Rapidly bounding the exceedance probabilities of high aggregate losses
Isabella Gollini, Jonathan Rougier

TL;DR
This paper evaluates six methods for estimating the probability of extreme aggregate losses in insurance, highlighting the effectiveness of the Moment bound and the Gamma distribution model for practical risk assessment.
Contribution
The paper introduces and compares six approaches for bounding high aggregate loss probabilities, emphasizing the Moment bound's efficiency and the Gamma distribution's flexibility.
Findings
Moment bound offers a good balance of tightness and speed.
Gamma distribution effectively models single event losses.
Cap on losses can be easily incorporated into models.
Abstract
We consider the task of assessing the righthand tail of an insurer's loss distribution for some specified period, such as a year.

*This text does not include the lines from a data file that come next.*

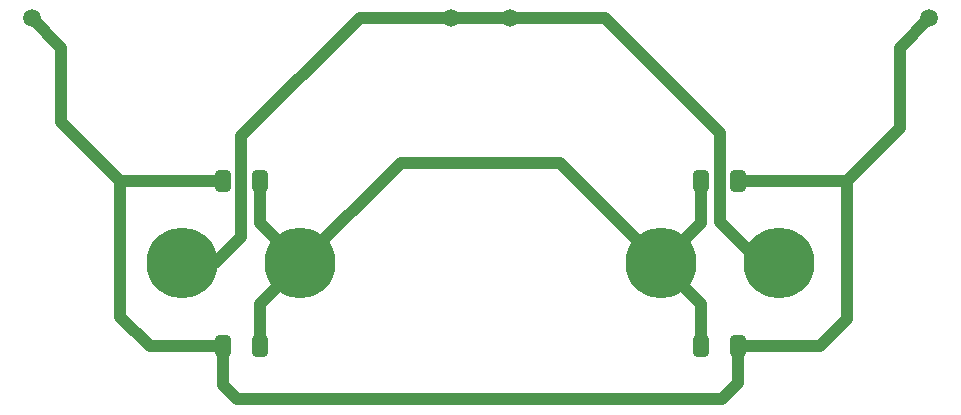
<source format=gbr>
%TF.GenerationSoftware,KiCad,Pcbnew,7.0.11+dfsg-1build4*%
%TF.CreationDate,2025-08-11T18:09:29+02:00*%
%TF.ProjectId,pendulum,70656e64-756c-4756-9d2e-6b696361645f,rev?*%
%TF.SameCoordinates,Original*%
%TF.FileFunction,Copper,L2,Bot*%
%TF.FilePolarity,Positive*%
%FSLAX46Y46*%
G04 Gerber Fmt 4.6, Leading zero omitted, Abs format (unit mm)*
G04 Created by KiCad (PCBNEW 7.0.11+dfsg-1build4) date 2025-08-11 18:09:29*
%MOMM*%
%LPD*%
G01*
G04 APERTURE LIST*
G04 Aperture macros list*
%AMRoundRect*
0 Rectangle with rounded corners*
0 $1 Rounding radius*
0 $2 $3 $4 $5 $6 $7 $8 $9 X,Y pos of 4 corners*
0 Add a 4 corners polygon primitive as box body*
4,1,4,$2,$3,$4,$5,$6,$7,$8,$9,$2,$3,0*
0 Add four circle primitives for the rounded corners*
1,1,$1+$1,$2,$3*
1,1,$1+$1,$4,$5*
1,1,$1+$1,$6,$7*
1,1,$1+$1,$8,$9*
0 Add four rect primitives between the rounded corners*
20,1,$1+$1,$2,$3,$4,$5,0*
20,1,$1+$1,$4,$5,$6,$7,0*
20,1,$1+$1,$6,$7,$8,$9,0*
20,1,$1+$1,$8,$9,$2,$3,0*%
G04 Aperture macros list end*
%TA.AperFunction,ComponentPad*%
%ADD10C,6.000000*%
%TD*%
%TA.AperFunction,SMDPad,CuDef*%
%ADD11C,1.500000*%
%TD*%
%TA.AperFunction,SMDPad,CuDef*%
%ADD12RoundRect,0.250000X0.412500X0.650000X-0.412500X0.650000X-0.412500X-0.650000X0.412500X-0.650000X0*%
%TD*%
%TA.AperFunction,SMDPad,CuDef*%
%ADD13RoundRect,0.250000X-0.412500X-0.650000X0.412500X-0.650000X0.412500X0.650000X-0.412500X0.650000X0*%
%TD*%
%TA.AperFunction,Conductor*%
%ADD14C,1.000000*%
%TD*%
G04 APERTURE END LIST*
D10*
%TO.P,D2,1,A*%
%TO.N,Net-(D1-K)*%
X191650000Y-181450000D03*
%TO.P,D2,2,K*%
%TO.N,Net-(D1-A)*%
X181650000Y-181450000D03*
%TD*%
%TO.P,D1,1,A*%
%TO.N,Net-(D1-A)*%
X151150000Y-181450000D03*
%TO.P,D1,2,K*%
%TO.N,Net-(D1-K)*%
X141150000Y-181450000D03*
%TD*%
D11*
%TO.P,L2,1,1*%
%TO.N,Net-(D1-K)*%
X163900000Y-160700000D03*
%TO.P,L2,2,2*%
%TO.N,Net-(C1-Pad2)*%
X128400000Y-160700000D03*
%TD*%
D12*
%TO.P,C2,1*%
%TO.N,Net-(D1-A)*%
X147712500Y-174450000D03*
%TO.P,C2,2*%
%TO.N,Net-(C1-Pad2)*%
X144587500Y-174450000D03*
%TD*%
%TO.P,C1,1*%
%TO.N,Net-(D1-A)*%
X147712500Y-188450000D03*
%TO.P,C1,2*%
%TO.N,Net-(C1-Pad2)*%
X144587500Y-188450000D03*
%TD*%
D13*
%TO.P,C4,1*%
%TO.N,Net-(D1-A)*%
X185087500Y-174450000D03*
%TO.P,C4,2*%
%TO.N,Net-(C1-Pad2)*%
X188212500Y-174450000D03*
%TD*%
D11*
%TO.P,L1,1,1*%
%TO.N,Net-(C1-Pad2)*%
X204400000Y-160700000D03*
%TO.P,L1,2,2*%
%TO.N,Net-(D1-K)*%
X168900000Y-160700000D03*
%TD*%
D13*
%TO.P,C3,1*%
%TO.N,Net-(D1-A)*%
X185087500Y-188450000D03*
%TO.P,C3,2*%
%TO.N,Net-(C1-Pad2)*%
X188212500Y-188450000D03*
%TD*%
D14*
%TO.N,Net-(D1-A)*%
X159650000Y-172950000D02*
X173100000Y-172950000D01*
X147712500Y-184887500D02*
X151150000Y-181450000D01*
X181650000Y-181450000D02*
X183725000Y-183525000D01*
X147712500Y-178012500D02*
X151150000Y-181450000D01*
X151150000Y-181450000D02*
X159650000Y-172950000D01*
X185087500Y-184887500D02*
X183725000Y-183525000D01*
X185087500Y-178012500D02*
X181650000Y-181450000D01*
X147712500Y-188450000D02*
X147712500Y-184887500D01*
X185087500Y-174450000D02*
X185087500Y-178012500D01*
X173100000Y-172950000D02*
X181650000Y-181500000D01*
X185087500Y-188450000D02*
X185087500Y-184887500D01*
X147712500Y-174450000D02*
X147712500Y-178012500D01*
%TO.N,Net-(D1-K)*%
X143900000Y-181450000D02*
X146150000Y-179200000D01*
X141150000Y-181450000D02*
X143900000Y-181450000D01*
X186650000Y-177950000D02*
X186650000Y-170450000D01*
X146150000Y-179200000D02*
X146150000Y-170700000D01*
X168900000Y-160700000D02*
X163900000Y-160700000D01*
X146150000Y-170700000D02*
X156150000Y-160700000D01*
X186650000Y-170450000D02*
X176900000Y-160700000D01*
X156150000Y-160700000D02*
X163900000Y-160700000D01*
X176900000Y-160700000D02*
X168900000Y-160700000D01*
X190150000Y-181450000D02*
X186650000Y-177950000D01*
%TO.N,Net-(C1-Pad2)*%
X197400000Y-174450000D02*
X197400000Y-186200000D01*
X128400000Y-160700000D02*
X130900000Y-163200000D01*
X145800000Y-192950000D02*
X186850000Y-192950000D01*
X197400000Y-186200000D02*
X195150000Y-188450000D01*
X144587500Y-174450000D02*
X135900000Y-174450000D01*
X188212500Y-188450000D02*
X188212500Y-191587500D01*
X197400000Y-174450000D02*
X188212500Y-174450000D01*
X135900000Y-185950000D02*
X138400000Y-188450000D01*
X130900000Y-163200000D02*
X130900000Y-169450000D01*
X144587500Y-191737500D02*
X145800000Y-192950000D01*
X201900000Y-169950000D02*
X197400000Y-174450000D01*
X135900000Y-174450000D02*
X135900000Y-185950000D01*
X188212500Y-191587500D02*
X186850000Y-192950000D01*
X201900000Y-163200000D02*
X201900000Y-169950000D01*
X130900000Y-169450000D02*
X135900000Y-174450000D01*
X195150000Y-188450000D02*
X188212500Y-188450000D01*
X204400000Y-160700000D02*
X201900000Y-163200000D01*
X138400000Y-188450000D02*
X144587500Y-188450000D01*
X144587500Y-188450000D02*
X144587500Y-191737500D01*
%TD*%
M02*

</source>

We present and analyse six different approaches: four upper bounds, and two approximations. We examine these approaches under a variety of conditions, using a large event loss table for US hurricanes. For its combination of tightness and computational speed, we favour the Moment bound. We also consider the appropriate size of Monte Carlo simulations, and the imposition of a cap on single event losses. We strongly favour the Gamma distribution as a flexible model for single event losses, for its tractable form in all of the methods we analyse, its generalisability, and because of the ease with which a cap on losses can be incorporated.